- [Directions for this task]: Where a line in the listing below holds "changes", add it to the tally, and reply with that tally alone.
....
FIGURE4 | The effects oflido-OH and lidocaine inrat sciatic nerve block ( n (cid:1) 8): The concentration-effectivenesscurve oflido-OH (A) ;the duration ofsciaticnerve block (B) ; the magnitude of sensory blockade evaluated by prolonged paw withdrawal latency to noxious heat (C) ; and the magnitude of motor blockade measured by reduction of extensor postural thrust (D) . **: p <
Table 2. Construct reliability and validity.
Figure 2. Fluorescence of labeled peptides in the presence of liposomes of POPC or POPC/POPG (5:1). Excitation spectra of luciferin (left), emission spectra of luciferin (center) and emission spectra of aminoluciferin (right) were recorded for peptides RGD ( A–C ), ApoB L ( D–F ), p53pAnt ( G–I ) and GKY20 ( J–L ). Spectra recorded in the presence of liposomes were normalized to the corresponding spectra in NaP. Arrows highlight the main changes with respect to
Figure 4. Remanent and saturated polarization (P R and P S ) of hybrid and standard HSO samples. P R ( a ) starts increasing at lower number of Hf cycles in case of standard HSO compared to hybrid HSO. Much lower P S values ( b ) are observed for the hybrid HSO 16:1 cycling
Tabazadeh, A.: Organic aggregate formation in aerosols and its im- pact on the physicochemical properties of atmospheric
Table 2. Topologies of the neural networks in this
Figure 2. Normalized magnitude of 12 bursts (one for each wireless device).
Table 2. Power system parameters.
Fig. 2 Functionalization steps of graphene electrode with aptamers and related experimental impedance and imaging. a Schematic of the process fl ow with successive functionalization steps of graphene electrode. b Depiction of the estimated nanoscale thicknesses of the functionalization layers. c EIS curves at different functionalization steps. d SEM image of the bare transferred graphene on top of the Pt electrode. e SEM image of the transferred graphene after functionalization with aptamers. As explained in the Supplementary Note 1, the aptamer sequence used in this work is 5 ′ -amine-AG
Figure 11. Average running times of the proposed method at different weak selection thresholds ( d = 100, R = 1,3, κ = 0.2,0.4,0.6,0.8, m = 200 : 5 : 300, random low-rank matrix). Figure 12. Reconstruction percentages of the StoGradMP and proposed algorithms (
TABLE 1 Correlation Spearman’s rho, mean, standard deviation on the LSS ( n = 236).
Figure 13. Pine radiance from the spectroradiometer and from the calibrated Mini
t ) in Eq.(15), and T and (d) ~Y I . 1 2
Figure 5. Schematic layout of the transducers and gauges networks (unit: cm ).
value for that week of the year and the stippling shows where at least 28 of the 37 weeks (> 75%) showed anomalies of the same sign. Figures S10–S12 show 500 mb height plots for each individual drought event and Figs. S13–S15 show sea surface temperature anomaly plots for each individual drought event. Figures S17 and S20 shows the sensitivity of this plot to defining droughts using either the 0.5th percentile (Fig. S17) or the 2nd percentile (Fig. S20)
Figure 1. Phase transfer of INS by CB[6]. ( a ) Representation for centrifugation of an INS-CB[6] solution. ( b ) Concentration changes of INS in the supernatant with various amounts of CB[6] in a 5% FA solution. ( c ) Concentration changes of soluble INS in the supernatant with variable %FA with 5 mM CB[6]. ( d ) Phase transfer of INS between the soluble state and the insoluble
....
- [Finished task]: 2